EXERCISE BRIEF - Can you rewrite the text in the data below, swapping "Dissertation Prizes" for "Thesis Awards", keeping everything else the same, and leaving out the pictures?

ENTRIES SUPPLIED -

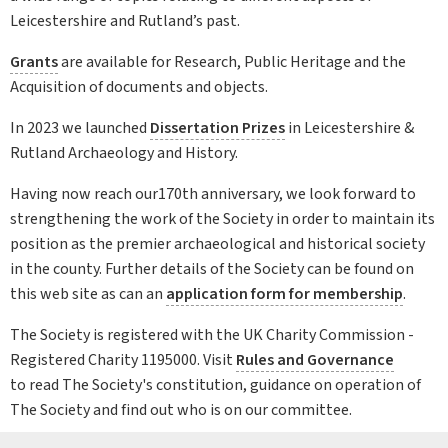
Leicestershire and Rutland’s past.
Grants
are available for Research, Public Heritage and the
Acquisition of documents and objects.
In 2023 we launched
Dissertation Prizes
in Leicestershire &
Rutland Archaeology and History.
Having now reach our170th anniversary, we look forward to
strengthening the work of the Society in order to maintain its
position as the premier archaeological and historical society
in the county. Further details of the Society can be found on
this web site as can an
application form for membership
.
The Society is registered with the UK Charity Commission -
Registered Charity 1195000. Visit
Rules and Governance
to read The Society's constitution, guidance on operation of
The Society and find out who is on our committee.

OUTPUT OF THE EXERCISE -
Leicestershire and Rutland’s past.
Grants
are available for Research, Public Heritage and the
Acquisition of documents and objects.
In 2023 we launched
Thesis Awards
in Leicestershire &
Rutland Archaeology and History.
Having now reach our170th anniversary, we look forward to
strengthening the work of the Society in order to maintain its
position as the premier archaeological and historical society
in the county. Further details of the Society can be found on
this web site as can an
application form for membership
.
The Society is registered with the UK Charity Commission -
Registered Charity 1195000. Visit
Rules and Governance
to read The Society's constitution, guidance on operation of
The Society and find out who is on our committee.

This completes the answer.